> WORK TO COMPLETE
Copy out the lines of the listing from the one containing "text Vytautas Juozapaitis" through the final line, with both ends included.

Spatial layout data
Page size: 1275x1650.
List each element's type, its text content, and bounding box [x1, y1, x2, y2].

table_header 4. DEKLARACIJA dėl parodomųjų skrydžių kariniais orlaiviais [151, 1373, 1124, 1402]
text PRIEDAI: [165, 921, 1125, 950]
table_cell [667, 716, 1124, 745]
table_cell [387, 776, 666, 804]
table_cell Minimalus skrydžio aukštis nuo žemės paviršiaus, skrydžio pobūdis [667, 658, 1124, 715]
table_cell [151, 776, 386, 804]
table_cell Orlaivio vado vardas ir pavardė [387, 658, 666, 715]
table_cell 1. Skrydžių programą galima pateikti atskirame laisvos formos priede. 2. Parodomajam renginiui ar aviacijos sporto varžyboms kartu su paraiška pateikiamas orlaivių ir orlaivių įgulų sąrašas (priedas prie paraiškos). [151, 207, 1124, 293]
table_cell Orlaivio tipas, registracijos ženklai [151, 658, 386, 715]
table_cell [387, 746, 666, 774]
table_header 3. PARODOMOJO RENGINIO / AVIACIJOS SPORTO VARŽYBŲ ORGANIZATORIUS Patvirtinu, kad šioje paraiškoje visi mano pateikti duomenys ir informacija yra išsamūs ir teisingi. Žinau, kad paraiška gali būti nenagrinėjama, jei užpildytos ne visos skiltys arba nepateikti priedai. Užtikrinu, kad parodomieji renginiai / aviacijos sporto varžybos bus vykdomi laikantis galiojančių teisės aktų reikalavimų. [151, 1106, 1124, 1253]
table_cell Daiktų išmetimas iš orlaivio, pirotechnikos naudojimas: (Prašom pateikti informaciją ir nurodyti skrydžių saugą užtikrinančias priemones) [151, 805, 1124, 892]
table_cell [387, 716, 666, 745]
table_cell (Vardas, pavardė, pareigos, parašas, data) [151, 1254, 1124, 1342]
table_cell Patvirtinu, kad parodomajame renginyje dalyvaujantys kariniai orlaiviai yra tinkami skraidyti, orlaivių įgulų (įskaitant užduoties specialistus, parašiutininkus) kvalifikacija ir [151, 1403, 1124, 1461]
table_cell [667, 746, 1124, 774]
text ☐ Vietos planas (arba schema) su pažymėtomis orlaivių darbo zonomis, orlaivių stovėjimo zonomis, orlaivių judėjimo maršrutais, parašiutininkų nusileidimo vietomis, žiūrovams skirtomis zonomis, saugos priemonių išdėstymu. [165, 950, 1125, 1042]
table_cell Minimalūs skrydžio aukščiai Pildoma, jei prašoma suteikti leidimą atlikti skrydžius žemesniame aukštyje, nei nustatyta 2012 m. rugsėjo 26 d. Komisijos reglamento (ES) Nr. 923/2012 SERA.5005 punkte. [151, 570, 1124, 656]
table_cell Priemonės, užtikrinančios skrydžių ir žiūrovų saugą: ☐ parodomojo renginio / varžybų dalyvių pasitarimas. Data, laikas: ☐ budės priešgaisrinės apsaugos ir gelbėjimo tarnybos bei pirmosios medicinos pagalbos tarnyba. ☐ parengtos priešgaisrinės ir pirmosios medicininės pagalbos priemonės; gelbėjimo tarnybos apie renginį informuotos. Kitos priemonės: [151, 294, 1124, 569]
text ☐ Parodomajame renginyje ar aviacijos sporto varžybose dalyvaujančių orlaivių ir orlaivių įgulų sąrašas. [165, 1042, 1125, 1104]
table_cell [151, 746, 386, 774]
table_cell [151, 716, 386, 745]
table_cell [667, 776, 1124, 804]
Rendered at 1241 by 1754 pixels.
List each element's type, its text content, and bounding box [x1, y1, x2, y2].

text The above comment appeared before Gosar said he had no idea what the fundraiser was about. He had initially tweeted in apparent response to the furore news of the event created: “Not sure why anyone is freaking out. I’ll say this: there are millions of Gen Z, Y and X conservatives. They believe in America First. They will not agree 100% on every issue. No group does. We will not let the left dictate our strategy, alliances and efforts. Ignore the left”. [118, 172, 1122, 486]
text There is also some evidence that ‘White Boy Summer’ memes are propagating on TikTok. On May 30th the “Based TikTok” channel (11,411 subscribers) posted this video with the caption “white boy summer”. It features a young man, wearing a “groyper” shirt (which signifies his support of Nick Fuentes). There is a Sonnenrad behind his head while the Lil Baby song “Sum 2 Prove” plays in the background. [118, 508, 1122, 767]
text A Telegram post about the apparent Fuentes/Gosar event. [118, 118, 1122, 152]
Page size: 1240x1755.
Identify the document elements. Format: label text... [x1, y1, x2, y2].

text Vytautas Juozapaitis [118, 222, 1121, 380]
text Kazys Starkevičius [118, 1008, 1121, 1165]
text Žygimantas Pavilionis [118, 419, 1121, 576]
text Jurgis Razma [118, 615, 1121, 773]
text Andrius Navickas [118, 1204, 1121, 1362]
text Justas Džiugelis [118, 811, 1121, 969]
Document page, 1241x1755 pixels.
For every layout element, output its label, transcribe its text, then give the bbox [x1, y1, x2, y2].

> RESPONSE TO THIS EXERCISE
text Vytautas Juozapaitis [118, 222, 1121, 380]
text Kazys Starkevičius [118, 1008, 1121, 1165]
text Žygimantas Pavilionis [118, 419, 1121, 576]
text Jurgis Razma [118, 615, 1121, 773]
text Andrius Navickas [118, 1204, 1121, 1362]
text Justas Džiugelis [118, 811, 1121, 969]
Document page, 1241x1755 pixels.
For every layout element, output its label, transcribe its text, then give the bbox [x1, y1, x2, y2].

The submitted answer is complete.